Jack Wyatt got a funny look on his face, a kind of half smile, furrowed brow, and sad gaze. It lasted only a moment. It was gone before Kay could ask what was wrong.
Then he looked into his cereal bowl with his usual amused expression. “I guess you lost the parent lottery. Sorry, kiddo.”
“It shouldn’t matter that I’m your daughter. I should be able to do what I want to. Right?” Like speed on the highway, like stay out late with her boyfriend…
“Kay, after high school you can move away to where nobody knows you’re the sheriff’s daughter. Until then, you’re stuck with it. And if being the sheriff’s daughter means that maybe you can make a difference, like showing people there’s nothing to get in a panic over, don’t you think you ought to do it?”
This was a long-running argument, the unfairness of being Jack Wyatt’s daughter. If she really hated it that much, she supposed she could have run away from home. But she didn’t hate it that much.
She sighed. “I’ll just have to go out and be a role model then, won’t I?”
“That’s the spirit,” he said, smiling.
A lot of kids weren’t at school. Their parents apparently thought it was the end of the world. In first period, a third of the seats were empty, but class went on as usual.
Tam showed up.
Kay said, “You couldn’t convince your mom it was the end of the world?”

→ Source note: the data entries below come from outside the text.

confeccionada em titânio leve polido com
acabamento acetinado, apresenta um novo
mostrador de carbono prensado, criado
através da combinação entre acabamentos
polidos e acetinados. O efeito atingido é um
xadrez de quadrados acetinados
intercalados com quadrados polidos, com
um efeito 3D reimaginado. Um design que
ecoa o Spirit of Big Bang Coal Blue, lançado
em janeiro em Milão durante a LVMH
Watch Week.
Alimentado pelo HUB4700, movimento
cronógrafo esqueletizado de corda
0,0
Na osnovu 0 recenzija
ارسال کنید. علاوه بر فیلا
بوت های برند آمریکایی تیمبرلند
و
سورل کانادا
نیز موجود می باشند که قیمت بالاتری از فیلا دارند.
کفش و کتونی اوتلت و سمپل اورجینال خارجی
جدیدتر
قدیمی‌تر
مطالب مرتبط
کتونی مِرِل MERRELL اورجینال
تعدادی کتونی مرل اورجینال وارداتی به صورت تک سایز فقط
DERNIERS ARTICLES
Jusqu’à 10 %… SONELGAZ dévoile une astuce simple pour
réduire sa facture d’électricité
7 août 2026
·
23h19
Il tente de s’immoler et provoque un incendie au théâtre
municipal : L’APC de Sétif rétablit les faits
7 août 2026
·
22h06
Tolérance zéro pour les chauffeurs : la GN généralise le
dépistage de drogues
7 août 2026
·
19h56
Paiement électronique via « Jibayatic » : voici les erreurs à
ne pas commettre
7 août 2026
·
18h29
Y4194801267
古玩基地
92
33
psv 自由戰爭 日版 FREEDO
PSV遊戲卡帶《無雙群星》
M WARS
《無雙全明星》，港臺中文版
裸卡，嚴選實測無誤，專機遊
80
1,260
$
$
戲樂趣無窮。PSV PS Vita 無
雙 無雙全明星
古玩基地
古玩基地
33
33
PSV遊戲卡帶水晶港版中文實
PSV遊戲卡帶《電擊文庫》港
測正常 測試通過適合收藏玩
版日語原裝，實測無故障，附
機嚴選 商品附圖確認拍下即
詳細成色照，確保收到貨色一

“I didn’t think of it,” she grumbled. “I bet I could have. And you?”
Kay took on a fake-official tone of voice. “As the sheriff’s daughter, I’m a role model to the community.” She rolled her eyes.
“Wow. Sorry. So that’s why you never speed.”
In the cafeteria at lunchtime, the librarian had brought in a TV on a cart and turned it to the news. The room was quieter than usual, and not just because so many people were gone. Conversation was subdued.
The three dragons hadn’t moved.
Someone in a uniform came on the TV. Labeled General somebody-or-other, he’d just arrived at Malmstrom Air Force Base from the Pentagon to deal with the crisis. Kay couldn’t hear what he said.
The news didn’t say anything about photographs showing someone riding a dragon. Despite her mother’s fears, the pictures hadn’t leaked yet.
“All those drills we do,” Tam said, watching Kay watch the TV, “I never thought we might actually have to do it for real.”
Kay shook her head, tried to think positive. “We’re not there yet.”
For days, the dragon sentinels didn’t move. They might have been statues perched on the mountainside. Some people wondered if they were really the same dragons, if maybe new ones arrived to stand watch while no one was looking. But someone was looking at them constantly, and they didn’t move, didn’t eat. Dragons, somebody on one of the news shows said, were timeless. They’d reappeared after World War II, just as they’d always been, unchanging. They could sit on that mountain forever, looking down on Silver River. Kay noticed that much of what people said about dragons on TV wasn’t based on reality, but on old stories, half-baked legends, and old cultural memories rather than real knowledge. She kept wanting to argue with people.
The military issued a statement supposedly explaining the new jet and why it had crossed the border, and the international coalition issued a statement advising caution regarding the border, without outright condemning what had happened. The dragon territory border on the Taymyr Peninsula in Siberia had remained quiet. There was a press conference, which Kay watched live on TV because her mother was there and called, telling her to watch. Her mom sounded agitated on the phone—more so than usual—but she wouldn’t tell Kay what was wrong and hung up quickly.